A robust business continuity plan begins with the execution of a business impact analysis (BIA), updated periodically when changes to the business occur. The results of the BIA can be used to drive the development of the plan and to identify gaps in existing plans. IT then can work with the business to prioritize remediation efforts, assign ownership and track progress.
5. General IT Controls. IT should make certain that it has formal and evidenced control processes in place for change management, logical and physical security administration, job/process scheduling, operations management, and backup and recovery. Working closely with members of the compliance team, IT must also create mechanisms -- such as internal audits or risk and control self-assessments -- to periodically evaluate the design and operation of these controls in order to identify and close regulatory gaps.
6. Oversight of Third-Party Service Providers. IT general controls, security, business continuity planning and records management assessments must include an examination of third-party service providers currently working with the company. Compliance officers and IT can approach this assessment by classifying and ranking by level of risk all outside services the firm utilizes. In conducting the IT controls assessment, the services provided by the vendor should dictate where you focus your evaluation efforts (e.g., governance, personnel controls, logical security, physical security). After a thorough assessment of third-party service providers is completed, the results can be analyzed and integrated with the company's broader vendor-assessment effort.

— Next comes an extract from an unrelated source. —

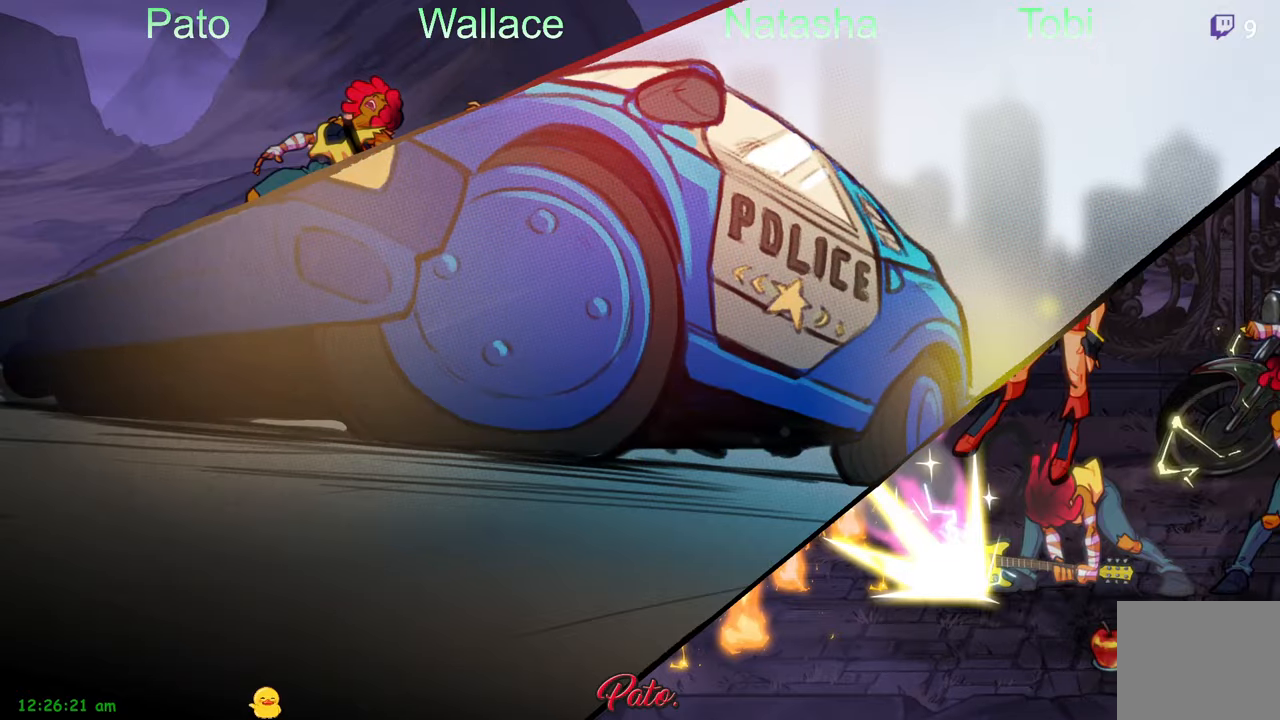
{"dt_ms": 500, "buttons": [], "left_stick": "center", "events": []}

IT Inclusion Is Key to Compliance Success
Four to six weeks is the expected timeline for baseline IT diagnostic completion -- for companies that have included IT in compliance readiness discussions from the beginning (and committed the appropriate resources). After completing these assessments, companies that have the basic IT structures in place needed to support Dodd-Frank compliance initiatives may be able to get by with relatively simple reconfigurations and adjustments. They can hold training and awareness sessions to introduce upgraded processes and address individual compliance issues as they arise.

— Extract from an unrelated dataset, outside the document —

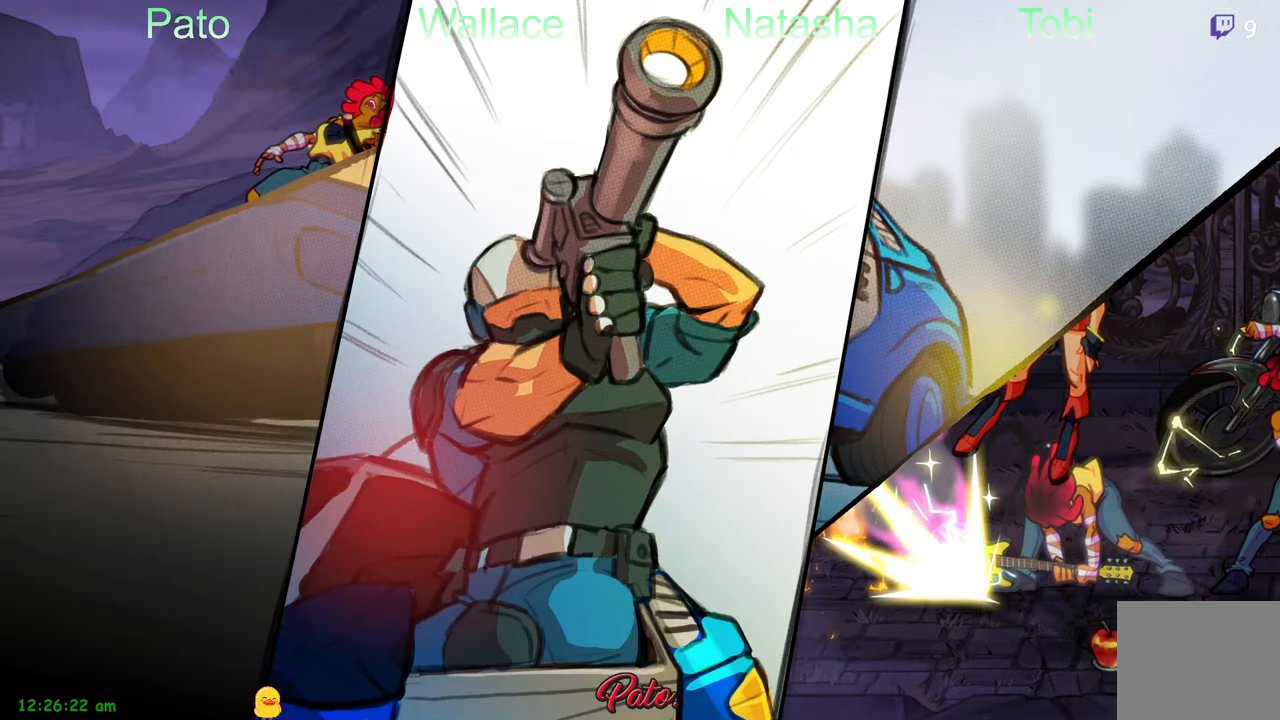
{"dt_ms": 500, "buttons": [], "left_stick": "center", "events": []}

However, companies that keep IT in the dark during the planning process face more formidable challenges. Without adequate time to create baseline assessments of systems capacities, IT will be forced to prioritize remediation efforts, leaving some components of the compliance plan incomplete. A company that must develop or acquire new systems to support compliance will need months or even a year to implement them, depending on the resources it can put behind the effort.
Finally, there are large companies with longstanding RIA credentials that may mistakenly feel that they already have their compliance house in order. They should remember that Congress is still writing some rules for major components of Dodd-Frank, and reporting requirements remain fluid. Even established RIAs should assess their compliance practices and perform IT diagnostics.
Ultimately, regulators want to see if RIAs possess the right governance model and the right practices to run the business and protect investors. RIAs should be able to demonstrate that they have plans to fix any processes and systems that are not compliant and be able to show their progress against their plans.